### Tasks to carry out
- 1) In the gpflow_sampling code excerpt, what string is passed to the Dispatcher that is assigned to cg?
- 2) Resume the gpflow_sampling code excerpt after its final statement.

++++ Page excerpt ++++

#!/usr/bin/env python
# -*- coding: utf-8 -*-

# ==============================================
#                                       Preamble
# ==============================================
# ---- Imports
import tensorflow as tf

from warnings import warn
from gpflow.base import TensorLike
from gpflow.config import default_jitter
from gpflow.utilities import Dispatcher
from gpflow import kernels, inducing_variables
from gpflow_sampling import covariances, kernels as kernels_ext
from gpflow_sampling.bases import kernel as kernel_basis
from gpflow_sampling.bases.core import AbstractBasis
from gpflow_sampling.sampling.core import DenseSampler, MultioutputDenseSampler
from gpflow_sampling.inducing_variables import InducingImages
from gpflow_sampling.utils import get_default_preconditioner


# ==============================================
#                                     cg_updates
# ==============================================
cg = Dispatcher("cg_updates")

++++ Entries provided ++++

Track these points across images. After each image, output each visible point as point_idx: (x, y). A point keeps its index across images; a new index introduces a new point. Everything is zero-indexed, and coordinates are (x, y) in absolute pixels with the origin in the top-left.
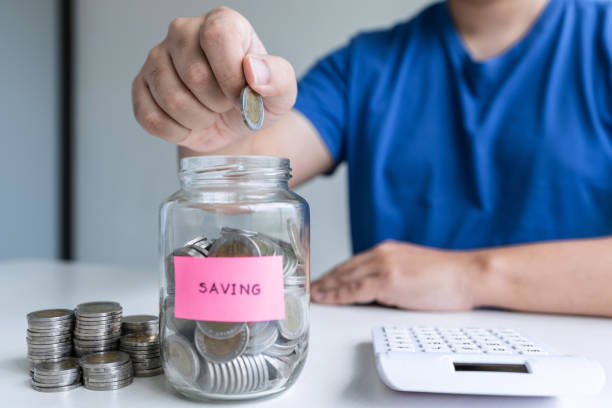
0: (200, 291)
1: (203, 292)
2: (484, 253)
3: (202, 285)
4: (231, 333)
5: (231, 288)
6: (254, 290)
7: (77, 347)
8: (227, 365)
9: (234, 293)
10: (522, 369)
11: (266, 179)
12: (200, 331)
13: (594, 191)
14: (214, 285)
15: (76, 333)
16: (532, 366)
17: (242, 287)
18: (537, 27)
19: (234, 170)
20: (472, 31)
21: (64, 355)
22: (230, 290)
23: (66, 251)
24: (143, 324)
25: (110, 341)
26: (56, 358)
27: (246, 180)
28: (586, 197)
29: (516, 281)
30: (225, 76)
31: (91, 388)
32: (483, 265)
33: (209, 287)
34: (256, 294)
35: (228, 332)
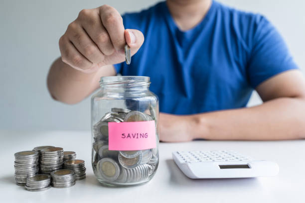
0: (122, 137)
1: (124, 138)
2: (196, 116)
3: (123, 135)
4: (135, 155)
5: (136, 135)
6: (145, 136)
7: (42, 169)
8: (133, 170)
9: (137, 138)
10: (247, 167)
12: (121, 155)
13: (232, 89)
14: (129, 135)
15: (42, 162)
17: (141, 134)
18: (206, 18)
21: (36, 173)
22: (136, 136)
24: (69, 156)
25: (60, 165)
26: (32, 175)
28: (229, 92)
29: (211, 127)
30: (117, 39)
31: (58, 187)
32: (197, 121)
33: (126, 135)
34: (146, 137)
35: (134, 155)
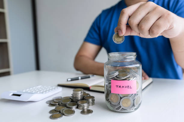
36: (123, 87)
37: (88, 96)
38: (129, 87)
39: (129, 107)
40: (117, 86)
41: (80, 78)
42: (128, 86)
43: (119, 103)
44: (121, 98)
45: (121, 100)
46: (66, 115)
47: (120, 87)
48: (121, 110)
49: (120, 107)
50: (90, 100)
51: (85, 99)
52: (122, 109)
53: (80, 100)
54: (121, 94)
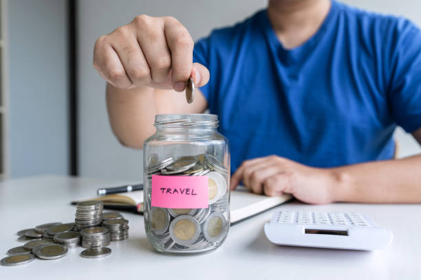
10: (345, 233)
11: (204, 127)
16: (350, 232)
19: (186, 122)
20: (282, 29)
23: (74, 170)
27: (192, 128)
32: (338, 178)
36: (175, 190)
37: (119, 218)
38: (190, 192)
39: (191, 239)
40: (164, 189)
41: (130, 188)
42: (187, 190)
43: (168, 231)
44: (172, 218)
45: (172, 222)
46: (41, 257)
47: (169, 190)
48: (173, 247)
49: (171, 241)
50: (117, 228)
51: (105, 226)
52: (176, 244)
53: (92, 226)
54: (174, 209)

++++

### Written answers
- 1) "cg_updates"

- 2)
@cg.register(kernels.Kernel, TensorLike, TensorLike, TensorLike)
def _cg_fallback(kern: kernels.Kernel,
                 Z: TensorLike,
                 u: TensorLike,
                 f: TensorLike,
                 *,
                 diag: TensorLike = None,
                 basis: AbstractBasis = None,
                 preconditioner: tf.linalg.LinearOperator = "default",
                 tol: float = 1e-3,
                 max_iter: int = 100,
                 **kwargs):
  """
  Return pathwise updates of a prior processes $f$ subject to the
  condition $p(f | u) = N(f | u, diag)$ on $f = f(Z)$.
  """
  u_shape = tuple(u.shape)
  f_shape = tuple(f.shape)
  assert u_shape[-1] == 1, "Recieved multiple output features"
  assert u_shape == f_shape[-len(u_shape):], "Incompatible shapes detected"
  if basis is None:  # finite-dimensional basis used to express the update
    basis = kernel_basis(kern, centers=Z)

  if diag is None:
    diag = default_jitter()

  # Prepare linear system for CG solver
  if isinstance(Z, inducing_variables.InducingVariables):
    Kff = covariances.Kuu(Z, kern, jitter=0.0)
  else:
    Kff = kern(Z, full_cov=True)
  Kuu = tf.linalg.set_diag(Kff, tf.linalg.diag_part(Kff) + diag)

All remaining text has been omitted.